====== Source material ======

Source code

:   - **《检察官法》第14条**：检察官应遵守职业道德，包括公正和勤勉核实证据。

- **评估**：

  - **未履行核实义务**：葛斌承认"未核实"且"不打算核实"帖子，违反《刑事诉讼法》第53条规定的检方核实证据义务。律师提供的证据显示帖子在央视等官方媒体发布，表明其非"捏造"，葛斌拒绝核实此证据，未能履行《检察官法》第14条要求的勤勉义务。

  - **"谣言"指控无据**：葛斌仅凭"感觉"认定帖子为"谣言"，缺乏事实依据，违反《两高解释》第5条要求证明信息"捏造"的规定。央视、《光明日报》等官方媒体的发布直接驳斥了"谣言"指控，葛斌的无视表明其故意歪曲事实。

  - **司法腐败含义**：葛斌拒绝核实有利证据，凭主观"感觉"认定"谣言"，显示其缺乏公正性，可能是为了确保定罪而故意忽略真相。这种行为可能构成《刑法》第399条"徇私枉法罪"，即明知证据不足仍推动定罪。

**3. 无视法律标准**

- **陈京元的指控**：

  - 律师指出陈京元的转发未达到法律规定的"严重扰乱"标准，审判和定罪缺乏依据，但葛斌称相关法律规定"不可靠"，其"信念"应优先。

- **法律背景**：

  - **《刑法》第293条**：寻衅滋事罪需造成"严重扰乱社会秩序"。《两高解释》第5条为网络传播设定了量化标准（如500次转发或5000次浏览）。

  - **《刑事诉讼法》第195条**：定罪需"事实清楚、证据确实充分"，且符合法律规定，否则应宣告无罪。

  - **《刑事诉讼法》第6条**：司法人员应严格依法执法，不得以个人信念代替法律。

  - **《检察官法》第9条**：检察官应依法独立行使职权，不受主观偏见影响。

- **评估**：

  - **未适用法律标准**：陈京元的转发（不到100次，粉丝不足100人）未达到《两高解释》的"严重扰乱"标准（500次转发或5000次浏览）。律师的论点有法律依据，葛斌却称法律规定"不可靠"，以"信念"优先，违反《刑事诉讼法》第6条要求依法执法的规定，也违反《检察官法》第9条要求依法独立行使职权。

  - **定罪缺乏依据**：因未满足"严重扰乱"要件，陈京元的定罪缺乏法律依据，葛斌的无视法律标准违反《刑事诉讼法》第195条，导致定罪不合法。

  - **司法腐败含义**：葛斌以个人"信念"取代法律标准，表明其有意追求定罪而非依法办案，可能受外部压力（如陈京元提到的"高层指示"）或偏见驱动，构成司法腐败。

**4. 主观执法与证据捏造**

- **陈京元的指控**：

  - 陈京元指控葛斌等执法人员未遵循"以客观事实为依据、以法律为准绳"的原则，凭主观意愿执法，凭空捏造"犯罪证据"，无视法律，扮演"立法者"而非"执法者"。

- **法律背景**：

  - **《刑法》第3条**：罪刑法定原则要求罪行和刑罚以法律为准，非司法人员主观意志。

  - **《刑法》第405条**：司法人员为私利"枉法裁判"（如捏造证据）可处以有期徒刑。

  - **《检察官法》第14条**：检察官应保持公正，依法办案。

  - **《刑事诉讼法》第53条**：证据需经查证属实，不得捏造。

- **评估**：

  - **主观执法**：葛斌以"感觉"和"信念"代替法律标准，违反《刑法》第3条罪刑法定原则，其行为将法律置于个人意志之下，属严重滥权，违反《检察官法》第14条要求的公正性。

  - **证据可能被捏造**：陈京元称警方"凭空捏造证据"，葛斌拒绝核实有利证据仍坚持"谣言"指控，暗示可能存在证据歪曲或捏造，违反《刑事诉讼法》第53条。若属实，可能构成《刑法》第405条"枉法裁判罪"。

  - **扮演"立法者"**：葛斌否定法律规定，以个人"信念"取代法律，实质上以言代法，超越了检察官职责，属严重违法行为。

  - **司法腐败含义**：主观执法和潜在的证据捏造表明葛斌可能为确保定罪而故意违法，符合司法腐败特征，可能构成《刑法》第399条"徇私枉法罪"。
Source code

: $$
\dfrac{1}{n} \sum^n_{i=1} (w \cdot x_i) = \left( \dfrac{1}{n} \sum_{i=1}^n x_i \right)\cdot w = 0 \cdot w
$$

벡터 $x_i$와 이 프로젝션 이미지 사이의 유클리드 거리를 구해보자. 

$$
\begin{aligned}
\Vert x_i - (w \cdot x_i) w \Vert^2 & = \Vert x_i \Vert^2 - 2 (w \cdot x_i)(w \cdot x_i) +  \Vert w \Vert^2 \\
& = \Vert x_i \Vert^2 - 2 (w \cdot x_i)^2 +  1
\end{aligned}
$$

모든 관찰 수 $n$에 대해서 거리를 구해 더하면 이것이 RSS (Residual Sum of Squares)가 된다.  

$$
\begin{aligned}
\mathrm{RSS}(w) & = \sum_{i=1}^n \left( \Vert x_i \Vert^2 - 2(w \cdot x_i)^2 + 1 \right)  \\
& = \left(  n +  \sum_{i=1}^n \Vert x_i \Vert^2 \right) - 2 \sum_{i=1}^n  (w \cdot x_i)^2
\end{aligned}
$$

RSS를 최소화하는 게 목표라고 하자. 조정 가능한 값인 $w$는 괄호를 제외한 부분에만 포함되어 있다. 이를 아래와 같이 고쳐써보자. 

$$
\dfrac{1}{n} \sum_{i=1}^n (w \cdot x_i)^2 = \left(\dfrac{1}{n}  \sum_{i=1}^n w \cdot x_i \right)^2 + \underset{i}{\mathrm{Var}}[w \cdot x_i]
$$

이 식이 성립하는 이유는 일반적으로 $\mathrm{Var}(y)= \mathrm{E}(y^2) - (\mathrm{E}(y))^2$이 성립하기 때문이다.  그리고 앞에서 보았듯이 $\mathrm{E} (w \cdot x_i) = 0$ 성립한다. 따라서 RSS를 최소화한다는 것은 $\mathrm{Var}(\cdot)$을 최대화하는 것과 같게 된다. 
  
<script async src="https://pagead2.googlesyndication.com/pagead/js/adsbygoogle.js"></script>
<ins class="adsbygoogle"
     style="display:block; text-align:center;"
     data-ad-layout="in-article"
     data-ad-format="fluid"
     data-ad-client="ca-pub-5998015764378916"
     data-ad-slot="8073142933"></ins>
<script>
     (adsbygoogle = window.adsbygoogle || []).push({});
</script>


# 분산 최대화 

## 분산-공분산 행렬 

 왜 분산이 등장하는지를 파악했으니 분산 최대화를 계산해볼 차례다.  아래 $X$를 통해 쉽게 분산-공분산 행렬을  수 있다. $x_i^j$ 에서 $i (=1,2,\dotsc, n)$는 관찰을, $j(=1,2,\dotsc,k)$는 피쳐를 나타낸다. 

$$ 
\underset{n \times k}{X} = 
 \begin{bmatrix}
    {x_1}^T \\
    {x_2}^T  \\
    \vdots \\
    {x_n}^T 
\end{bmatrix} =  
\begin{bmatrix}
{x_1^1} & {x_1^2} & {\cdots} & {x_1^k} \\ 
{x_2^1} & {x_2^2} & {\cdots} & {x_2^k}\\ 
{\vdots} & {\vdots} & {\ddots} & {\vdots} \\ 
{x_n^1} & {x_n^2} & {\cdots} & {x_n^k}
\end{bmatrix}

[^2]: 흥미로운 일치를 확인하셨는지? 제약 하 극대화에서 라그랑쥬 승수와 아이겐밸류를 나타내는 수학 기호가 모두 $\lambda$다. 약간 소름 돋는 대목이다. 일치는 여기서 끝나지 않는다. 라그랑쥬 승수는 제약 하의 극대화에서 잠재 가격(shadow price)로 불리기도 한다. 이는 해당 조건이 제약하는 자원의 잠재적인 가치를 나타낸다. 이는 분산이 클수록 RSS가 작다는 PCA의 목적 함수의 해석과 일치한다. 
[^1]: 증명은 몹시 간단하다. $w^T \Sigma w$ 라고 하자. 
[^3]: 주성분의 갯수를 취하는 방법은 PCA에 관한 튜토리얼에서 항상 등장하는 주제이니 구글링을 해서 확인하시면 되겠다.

======

**Problem description:**
Give back, word for word, only the lines above from the line holding "- **证据可能被捏造**：" to the line holding "- 2(w \cdot", both included.

**Exercise result:**
  - **证据可能被捏造**：陈京元称警方"凭空捏造证据"，葛斌拒绝核实有利证据仍坚持"谣言"指控，暗示可能存在证据歪曲或捏造，违反《刑事诉讼法》第53条。若属实，可能构成《刑法》第405条"枉法裁判罪"。

  - **扮演"立法者"**：葛斌否定法律规定，以个人"信念"取代法律，实质上以言代法，超越了检察官职责，属严重违法行为。

  - **司法腐败含义**：主观执法和潜在的证据捏造表明葛斌可能为确保定罪而故意违法，符合司法腐败特征，可能构成《刑法》第399条"徇私枉法罪"。
Source code

: $$
\dfrac{1}{n} \sum^n_{i=1} (w \cdot x_i) = \left( \dfrac{1}{n} \sum_{i=1}^n x_i \right)\cdot w = 0 \cdot w
$$

벡터 $x_i$와 이 프로젝션 이미지 사이의 유클리드 거리를 구해보자. 

$$
\begin{aligned}
\Vert x_i - (w \cdot x_i) w \Vert^2 & = \Vert x_i \Vert^2 - 2 (w \cdot x_i)(w \cdot x_i) +  \Vert w \Vert^2 \\
& = \Vert x_i \Vert^2 - 2 (w \cdot x_i)^2 +  1
\end{aligned}
$$

모든 관찰 수 $n$에 대해서 거리를 구해 더하면 이것이 RSS (Residual Sum of Squares)가 된다.  

$$
\begin{aligned}
\mathrm{RSS}(w) & = \sum_{i=1}^n \left( \Vert x_i \Vert^2 - 2(w \cdot x_i)^2 + 1 \right)  \\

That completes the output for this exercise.